Interpretive Summary: Feed cost represents 65% of the total live production cost for broiler chickens that supports an industry that produces 8 billion birds annually. Large percentage of the cost of the diet is protein/amino acid contributing ingredients. Valine is typically recognized as the fifth limiting amino acid in broiler diets. Due to the lack of research evaluating valine needs during the 3 to 6 week period, four experiments were conducted to assess valine needs for growth, carcass, and immune responses in commercial broilers reared in floor pen environments. Results indicated that dietary dose responses of valine resulted in male, but not female, birds fed 7.3 g Val/kg of diet having improved BW gain and feed conversion versus birds fed 6.4 g Val/kg of diet.
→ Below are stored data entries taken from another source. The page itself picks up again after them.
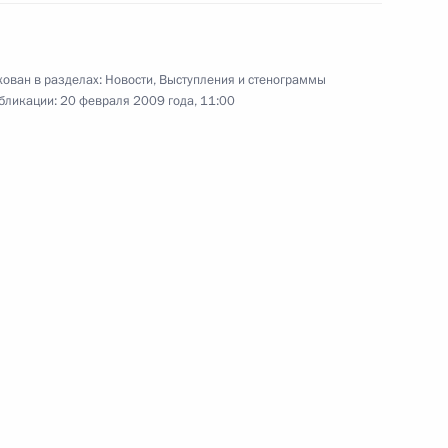
ован в разделах:
Новости
,
Выступления и стенограммы
седании российско-
бликации:
20 февраля 2009 года, 11:00
нских обществ»
усств Королевы Софии
ьберто Руис-Гальярдона
2
4м
ил золотой ключ Мадрида
спанских
1
ов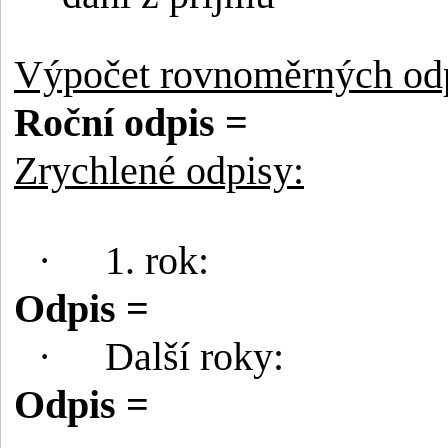
Výpočet rovnoměrných od
Roční odpis =
Zrychlené odpisy:
·
1. rok:
Odpis =
·
Další roky:
Odpis =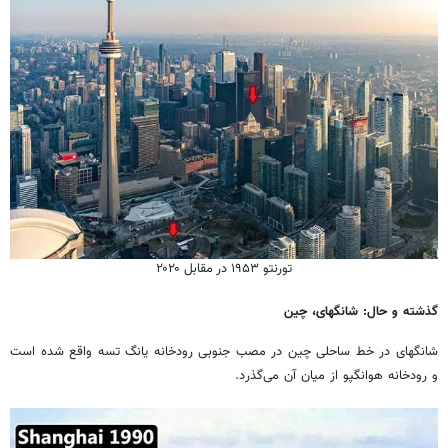
تورنتو ۱۹۵۳ در مقابل ۲۰۲۰
گذشته و حال: شانگهای، چین
شانگهای در خط ساحلی چین در مصب جنوبی رودخانه یانگ تسه واقع شده است
و رودخانه هوانگپو از میان آن می‌گذرد.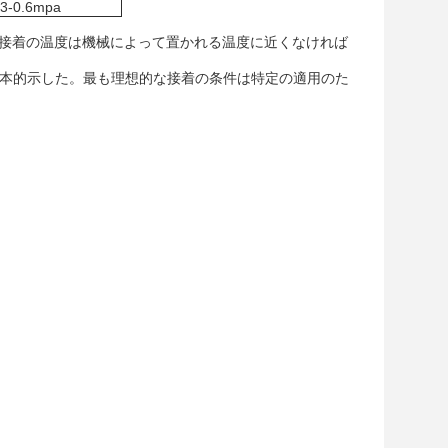
.3-0.6mpa
接着の温度は機械によって置かれる温度に近くなければ
基本的示した。最も理想的な接着の条件は特定の適用のた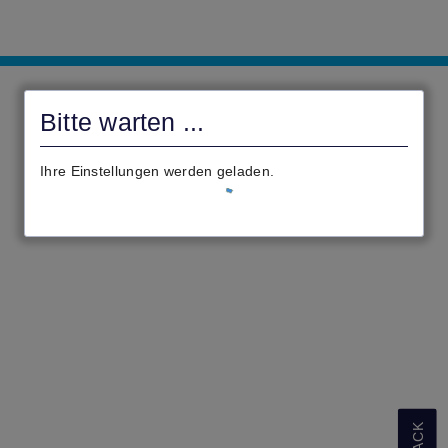
Digitales
Rathaus
Bitte warten ...
Philippsthal
(Werra)
Ihre Einstellungen werden geladen.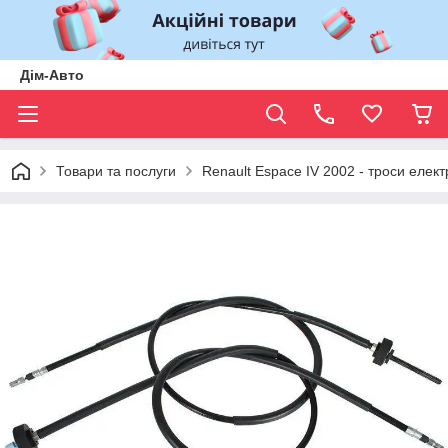
Дім-Авто
Товари та послуги
Renault Espace IV 2002 - троси елект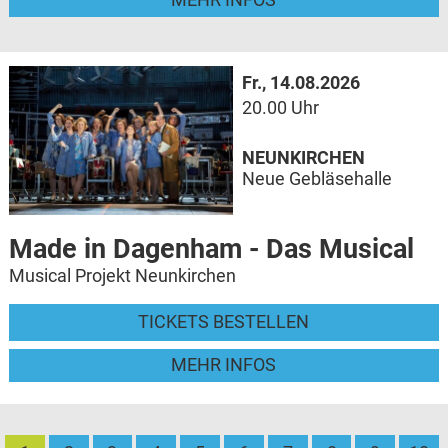
Fr., 14.08.2026
20.00 Uhr
NEUNKIRCHEN
Neue Gebläsehalle
Made in Dagenham - Das Musical
Musical Projekt Neunkirchen
TICKETS BESTELLEN
MEHR INFOS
Technical Abstract: Four experiments were conducted to evaluate Valine (Val) needs in Ross x Ross 508 broilers from 3 to 6 weeks of age. Common diets were fed to broilers until 3 weeks of age. Growth and carcase measurements were taken in all experiments. Immune responsiveness measurements were taken in Experiments 1 and 2. Birds fed 7.2 g Val/kg of diet in Experiment 1 had reduced spleen weight and more abdominal fat than birds fed 8.2 g Val/kg of diet, but differences in growth or other carcase measurements did not occur. Because growth performance was not reduced in birds fed 7.2 g Val/kg of diet, Val was reduced to 6.4 g Val/kg of diet in Experiments 2 and 3. Increasing Val from 6.4 to 8.7 g Val/kg of diet resulted in linear increased for BW gain and feed conversion (P ' 0.05) in male birds, and breast meat yield (P = 0.07) in female birds. Quadratic responses to increasing dietary Val were not observed in any experiment. Further quantification of immunity did not substantiate Val effects on the spleen. A nonessential amino acid mixture containing the N content of L-Val additions in Experiment 4 was implemented and tends to support that the Val responses were based on its limitation, rather than N per se. Dietary dose responses of Val resulted in male, but not female, birds fed 7.3 g Val/kg of diet having improved (P ' 0.05) BW gain and feed conversion versus birds fed 6.4 g Val/kg of diet.